From the perspective of data analysis, as the application of machine learning techniques is desired and challenging in the field of HTA, multiple machine learning methods are introduced into the proposed characteristics–cause–severity analysis method framework for hazmat transportation. The
k-means clustering approach was used for examining the spatial characteristics. The decision tree method was employed for revealing the complex relationships among the accident consequence and causes in terms of the key influencing factors of HTAs. For the method selection of the cause–consequence analysis, several methods proposed by literature were compared. In the study, the multinomial logit model was also tested for cause–consequence analysis purposes. Unfortunately, only the prediction accuracy of Level II was above 50%, and those of the other three levels were less than 5%. The significant result of the likelihood ratio was above 0.1, which indicates that the model cannot pass the test. The poor performance of the multinomial logit method could be attributed to the strong assumptions (i.e., the linear form of the utility function and the distribution assumption of errors), which make it unacceptable while applying to the HTA database. One of the aims of the study was to propose an accurate and non-biased method capable of HTA prediction. The Bayesian network was not suitable for the aim and the investigated data set due to a great deal of conditional probability estimation work and potential expert scoring. For the method assessment, the accuracy associated with the confusion matrix was introduced to measure the percentage of cases correctly classified by the classifier. In the investigation from existing studies, the prediction accuracy was acceptable when it exceeded 50% [
28,
29,
44]. Thus, the decision tree model proposed in the study achieved a relatively satisfying performance in the cause–consequence analysis.

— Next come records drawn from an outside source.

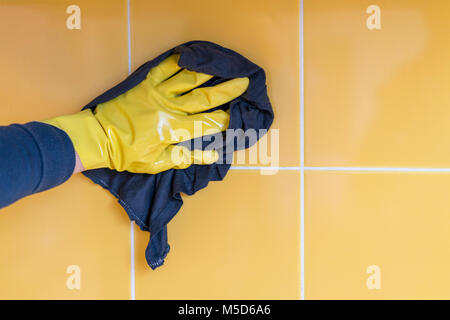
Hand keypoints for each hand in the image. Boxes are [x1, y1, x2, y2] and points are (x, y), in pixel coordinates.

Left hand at [43, 54, 248, 173]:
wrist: (97, 137)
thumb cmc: (127, 154)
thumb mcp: (156, 163)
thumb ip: (185, 158)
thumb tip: (212, 155)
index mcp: (172, 129)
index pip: (206, 123)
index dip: (224, 120)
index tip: (238, 116)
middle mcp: (168, 108)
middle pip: (203, 97)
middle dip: (226, 90)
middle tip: (243, 82)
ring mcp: (156, 93)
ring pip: (187, 79)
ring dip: (207, 72)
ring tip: (222, 65)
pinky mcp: (145, 84)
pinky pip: (164, 69)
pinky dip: (176, 61)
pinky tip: (188, 55)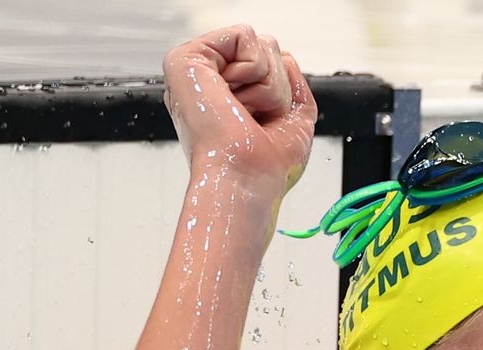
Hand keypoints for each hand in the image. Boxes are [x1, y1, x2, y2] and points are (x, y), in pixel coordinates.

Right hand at [162, 25, 317, 193]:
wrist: (247, 180)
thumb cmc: (267, 167)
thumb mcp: (296, 121)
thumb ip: (294, 86)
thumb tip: (284, 56)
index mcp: (226, 98)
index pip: (269, 66)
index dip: (280, 93)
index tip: (263, 127)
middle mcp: (209, 84)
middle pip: (269, 50)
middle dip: (277, 87)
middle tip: (254, 120)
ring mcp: (196, 71)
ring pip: (261, 43)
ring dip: (268, 84)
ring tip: (244, 113)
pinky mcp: (186, 59)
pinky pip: (244, 36)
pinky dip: (254, 70)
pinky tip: (233, 100)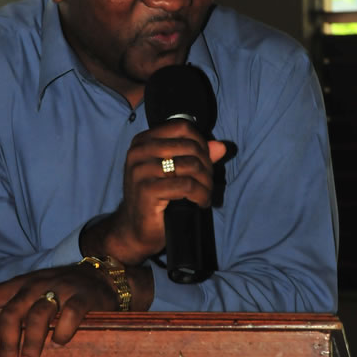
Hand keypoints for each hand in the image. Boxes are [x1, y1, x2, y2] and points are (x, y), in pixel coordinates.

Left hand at [0, 262, 119, 356]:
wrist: (101, 276)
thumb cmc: (58, 289)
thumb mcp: (27, 290)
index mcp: (21, 284)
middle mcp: (37, 283)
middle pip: (13, 311)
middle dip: (6, 342)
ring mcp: (61, 288)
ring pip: (39, 314)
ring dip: (31, 343)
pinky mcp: (84, 296)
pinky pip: (71, 314)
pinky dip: (62, 332)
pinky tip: (60, 344)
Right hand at [83, 120, 225, 263]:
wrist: (135, 228)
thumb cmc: (156, 198)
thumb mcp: (175, 171)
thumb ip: (196, 155)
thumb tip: (222, 147)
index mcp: (143, 141)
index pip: (182, 127)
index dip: (201, 143)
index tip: (206, 162)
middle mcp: (139, 152)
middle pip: (189, 147)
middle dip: (206, 166)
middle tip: (207, 183)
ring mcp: (140, 171)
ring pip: (190, 166)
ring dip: (205, 182)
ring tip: (206, 194)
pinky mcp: (146, 190)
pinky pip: (186, 186)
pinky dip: (200, 194)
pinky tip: (201, 202)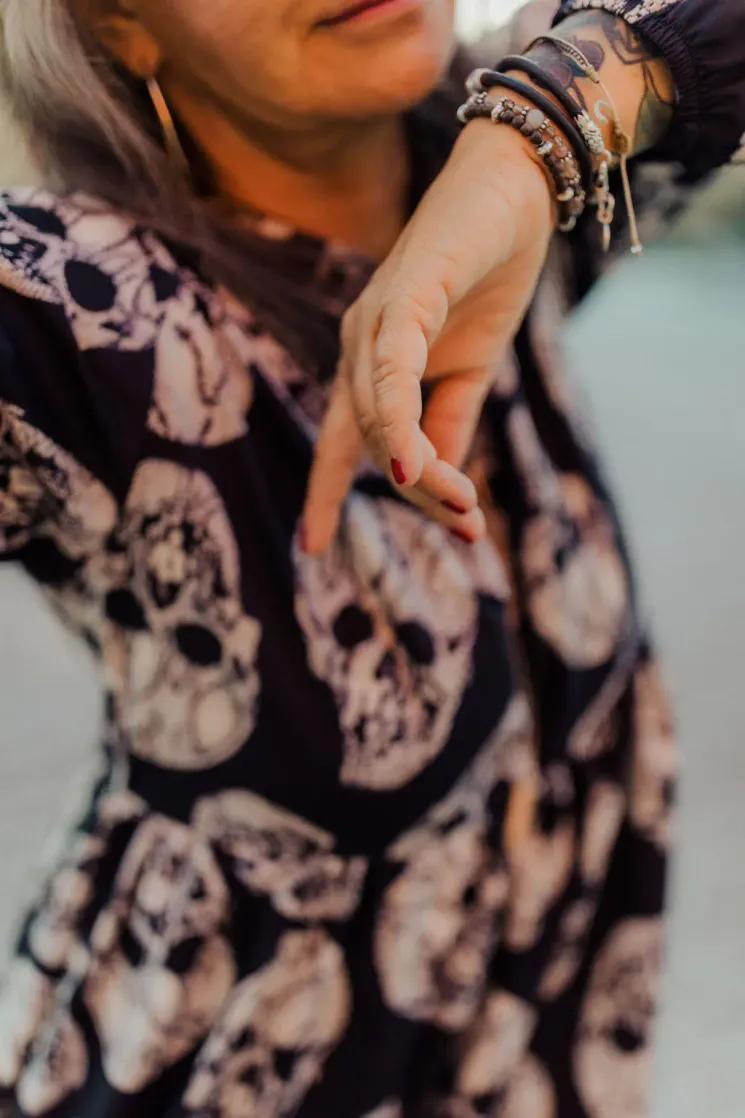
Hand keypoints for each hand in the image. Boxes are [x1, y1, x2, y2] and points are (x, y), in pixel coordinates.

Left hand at [302, 119, 554, 553]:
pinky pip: (392, 370)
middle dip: (419, 495)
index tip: (311, 548)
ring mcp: (376, 319)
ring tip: (462, 509)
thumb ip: (449, 423)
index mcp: (371, 364)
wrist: (518, 191)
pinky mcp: (405, 294)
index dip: (324, 492)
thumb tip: (436, 481)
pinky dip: (397, 420)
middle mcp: (360, 344)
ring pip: (379, 417)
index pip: (340, 440)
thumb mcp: (472, 370)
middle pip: (372, 441)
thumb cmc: (488, 276)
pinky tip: (409, 465)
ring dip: (421, 471)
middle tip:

There are still some limitations of the study in the following aspects. First, HTA-related studies require high-quality information, but the specialized databases are not yet available for the public; thus, more complete HTA data can provide a comprehensive understanding of the status of hazmat transportation management. Second, although the result of the decision tree-based cause–consequence analysis was acceptable, improvements on data information and modeling methods may increase the accuracy. Third, multiple sources of databases in various countries regarding HTAs are still required to help enhance the proposed method in real-world applications. Therefore, enriching HTA databases, proposing more advanced analysis techniques, and improving the existing methods are desired for better conducting the characteristics, cause, and severity analysis for hazmat transportation risk management in the future.